I asked him where he’d lost the arm. He said: At the Somme. It was probably still there. In the mud. Maybe the rats ate it. He laughed. The little girl dashed to us and crawled onto his lap. I asked her name. The man in the greatcoat said he didn’t know; didn’t even know his own. I asked the little girl where her parents where. She said, In a car. In a car where? The girl’s eyes looked at me. Upside down, she said. Then she jumped from the lap and dashed off, her bare legs red from the cold. I sat down next to the man in the greatcoat.
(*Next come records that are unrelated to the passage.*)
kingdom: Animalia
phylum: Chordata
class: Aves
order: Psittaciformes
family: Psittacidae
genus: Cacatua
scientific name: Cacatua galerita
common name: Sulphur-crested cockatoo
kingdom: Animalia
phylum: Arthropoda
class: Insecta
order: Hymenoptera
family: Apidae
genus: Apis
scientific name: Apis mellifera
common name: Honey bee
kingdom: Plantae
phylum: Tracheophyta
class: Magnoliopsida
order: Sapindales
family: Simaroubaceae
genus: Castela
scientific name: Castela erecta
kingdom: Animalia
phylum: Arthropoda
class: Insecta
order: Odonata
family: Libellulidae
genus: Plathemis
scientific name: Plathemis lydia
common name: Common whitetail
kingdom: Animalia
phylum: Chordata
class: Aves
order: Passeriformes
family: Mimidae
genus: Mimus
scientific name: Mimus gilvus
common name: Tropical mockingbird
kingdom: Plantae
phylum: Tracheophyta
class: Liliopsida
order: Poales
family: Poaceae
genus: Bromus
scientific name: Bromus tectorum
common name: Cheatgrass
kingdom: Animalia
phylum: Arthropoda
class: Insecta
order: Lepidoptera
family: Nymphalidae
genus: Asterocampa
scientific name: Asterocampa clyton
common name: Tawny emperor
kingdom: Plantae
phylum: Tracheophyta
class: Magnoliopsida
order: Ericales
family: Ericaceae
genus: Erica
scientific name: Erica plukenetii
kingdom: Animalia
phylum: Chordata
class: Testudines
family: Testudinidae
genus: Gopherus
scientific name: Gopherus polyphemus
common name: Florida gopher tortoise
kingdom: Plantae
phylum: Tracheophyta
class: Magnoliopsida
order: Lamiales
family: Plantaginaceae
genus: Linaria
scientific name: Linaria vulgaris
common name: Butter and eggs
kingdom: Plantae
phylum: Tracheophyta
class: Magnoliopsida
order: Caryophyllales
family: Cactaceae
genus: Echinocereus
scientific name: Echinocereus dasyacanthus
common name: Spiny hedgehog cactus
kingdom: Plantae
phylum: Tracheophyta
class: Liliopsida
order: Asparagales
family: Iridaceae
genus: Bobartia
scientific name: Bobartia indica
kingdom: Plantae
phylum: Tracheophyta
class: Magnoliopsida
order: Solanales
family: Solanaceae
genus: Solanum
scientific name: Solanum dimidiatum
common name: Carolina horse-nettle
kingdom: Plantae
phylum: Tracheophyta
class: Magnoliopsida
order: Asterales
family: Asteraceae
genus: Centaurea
I asked: Do you feel anything strange is happening here? He laughed. Who knows? It was strange to see my arm lying in the mud. After that, nothing seemed strange.
I asked how he’d thought to come back. He drew in a hiss of air through his nostrils. Then laughed. Thought? Yes, I said, picking a shred of tobacco from my lips. He shook his head slowly. He bit his lower lip, released it. Then he said. I really don’t know. We walked around for what seemed like years. Then I saw a town. In the distance. There was a beach, a boardwalk, like Atlantic City. A big lit up ferris wheel. There were people, eating ice cream. They were strangely dressed. A man playing an accordion, with a monkey jumping around holding out a hat for coins. It felt like home. We walked into the ocean, the little girl and I. We stood there in the waves. It felt good. Clean. Cool. We were both laughing. When we came back we got on a small train. When we got out of the train, here we were.